US diplomat quits Rohingya panel, slams Suu Kyi’s ‘absence of moral leadership’

US diplomat Bill Richardson resigned early Thursday from an Aung San Suu Kyi-appointed panel set up to ease communal tensions in Myanmar’s Rakhine State and hit out at the Nobel Laureate for an “absence of moral leadership” over the crisis.

In a statement that pulled few punches, the former US governor and one-time Suu Kyi ally said he could not in “good conscience” sit on a panel that would likely serve only to “whitewash” the causes behind the Rohingya exodus.

“The main reason I am resigning is that this advisory board is a whitewash,” Richardson told Reuters in an interview, adding he did not want to be part of “a cheerleading squad for the government”.

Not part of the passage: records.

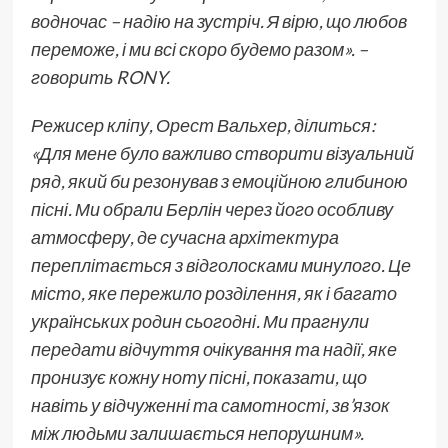
водночас – надію на зустріч. Я вірю, що любов
переможе, і ми всі скоро будемо разом». –
говорить RONY.
Режисер кліпу, Орест Вальхер, ділиться:
«Для мене було важливо створити візуальний
ряд, який би резонував з емоційною глибиною
пісні. Ми обрали Берлін через його особливу
атмосферу, де сучасна архітектура
переплітається з відголосками минулого. Це
місто, яке пережило розділення, як і багато
українських родин сьогодні. Ми прагнули
передати відчуття очікування та надії, яке
пронизує кожну ноту пісні, показати, що
навіть у відчуженні та самотності, зв’язок
між людьми залишається непорушним».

Richardson said he got into an argument with Suu Kyi during a meeting on Monday with other members of the board, when he brought up the case of two Reuters reporters who are on trial accused of breaching the country’s Official Secrets Act.

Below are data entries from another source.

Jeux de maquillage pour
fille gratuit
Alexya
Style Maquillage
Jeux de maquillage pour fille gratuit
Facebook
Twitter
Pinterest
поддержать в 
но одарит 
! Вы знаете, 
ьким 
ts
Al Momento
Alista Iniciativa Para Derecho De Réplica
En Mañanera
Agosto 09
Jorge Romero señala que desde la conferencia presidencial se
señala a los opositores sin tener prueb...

He said Suu Kyi’s response was “furious”, saying the case of the reporters “was not part of the work of the advisory board”. The argument continued at a dinner later that evening, the former New Mexico governor said.

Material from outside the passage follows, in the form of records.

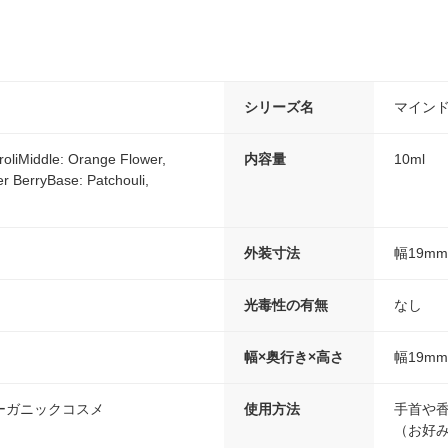
シリーズ名
マイン
roliMiddle: Orange Flower,
内容量
10ml
er BerryBase: Patchouli,
外装寸法
幅19m
光毒性の有無
なし
幅×奥行き×高さ
幅19m
ーガニックコスメ
使用方法
手首や
（お好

Wa Lone, 31, and Kyaw Soe Oo, 27, were arrested in December and face up to 14 years in jail under the Official Secrets Act over the alleged possession of classified documents, purportedly relating to the army campaign in Rakhine that sparked the exodus.

Speaking to reporters following his decision, Richardson said he was “taken aback” by the disparagement of the media, the UN, human rights groups and the international community and alarmed by the “lack of sincerity” with which the issue of Rohingya citizenship was discussed.

Rohingya have been denied citizenship for decades in a discriminatory system that heavily restricts their rights and movement within Myanmar.